The viewing experience: Look, Hotel For Dogs is obviously not a great movie, and I’m not going to argue that it is. But the problem with Hotel For Dogs isn’t that it’s only a movie about a bunch of dogs living in a magical hotel that has inexplicably escaped detection by the city’s Gestapo-like army of dogcatchers. It’s that there isn’t enough dog-and-hotel action to go around. Instead, we spend way too much time on the people-centric plot involving two orphans (Emma Roberts and Jake T. Austin) who are stuck with awful (but funny!) foster parents Lisa Kudrow and Kevin Dillon. Unbeknownst to their evil caretakers, who are more invested in becoming rock stars and providing comic relief than in creating a suitable home environment, Roberts and Austin have been taking care of an adorable li’l pup living on garbage and pilfered hot dogs on the streets of their town.

Kudrow and Dillon—who, in a Dickens-style touch, keep the refrigerator and food cabinets locked—would never let the kids bring a dog in the house, but fortunately, the clever canine finds an even better home one day while dodging those pesky dogcatchers: an abandoned hotel taken over by a small, patchwork family of dogs.

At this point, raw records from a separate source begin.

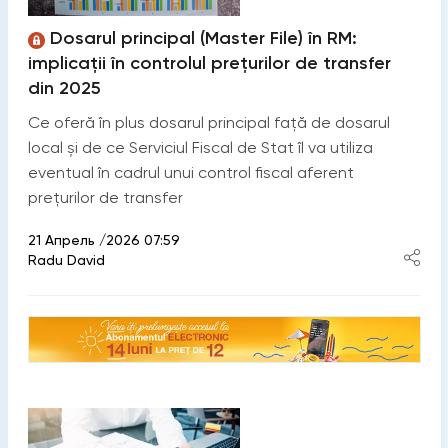
Dosarul principal (Master File) în RM:
implicații în controlul prețurilor de transfer
din 2025
Ce oferă în plus dosarul principal față de dosarul
local și de ce Serviciul Fiscal de Stat îl va utiliza
eventual în cadrul unui control fiscal aferent
prețurilor de transfer
21 Апрель /2026 07:59
Radu David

Before long, Roberts and Austin are rounding up four-legged friends left and right, saving them from certain doom at the pound and whisking them away to this doggie wonderland. Because Austin is a whiz-kid technological prodigy, he’s able to whip up a bunch of complicated doohickeys that keep the dogs entertained, even when he and his sister are off doing whatever non-dog-related business they attend to offscreen:


If Hotel For Dogs had more scenes like this, where dogs are just running around being cute, I would have enjoyed it more. (Though I could have used two or 20 fewer dog-poop jokes.) Unfortunately, the poor orphans take precedence in the plot. Eventually, their foster parents and those wretchedly soulless dogcatchers find out about the hotel for dogs. (It isn’t yet capitalized.) In spite of the efforts of earnest, perhaps overly committed social worker Don Cheadle—who apparently will star in any movie with “Hotel” in the title—our heroes get split up into different homes. Here’s the emotional, dogless farewell:


Can you imagine how much better that scene would have been had it included at least one dog chewing on a rope toy off in the corner or something? My complaint with Hotel For Dogs is that it lacks the courage to only deliver the canine cuteness the title promises. This orphan stuff feels like the price of admission you have to sit through to get to the dogs. If I were director Thor Freudenthal—a great name for a wolfhound, by the way—I would have cast dogs in the human roles, just to cut the fat out of the movie, and sold Hotel For Dogs as some kind of insane, butt-sniffing art film. Just think of the money you’d save on salaries that could be then applied to dog-sized people clothes and peanut butter to make their mouths move. (To clarify, the only dogs that would talk and wear clothes are the dogs playing human roles. The dogs playing dogs would just act like dogs.) In my dogs-only remake of Hotel For Dogs, I’d probably keep Cheadle, a fine actor and an even better sport. I’m sure the only reason he did this movie was to make his kids happy. Or maybe he jumped at the chance to deliver this climactic speech:


How much of the experience wasn’t a total of waste of time: 20 percent. I won’t get into my disappointment over how little face time pugs get in Hotel For Dogs. But I did feel a little ripped off, considering that I could have played with my dog for an hour and a half instead of watching this movie. But if you love dogs, Hotel For Dogs will probably cause you to make a gushing spectacle of yourself at least once or twice.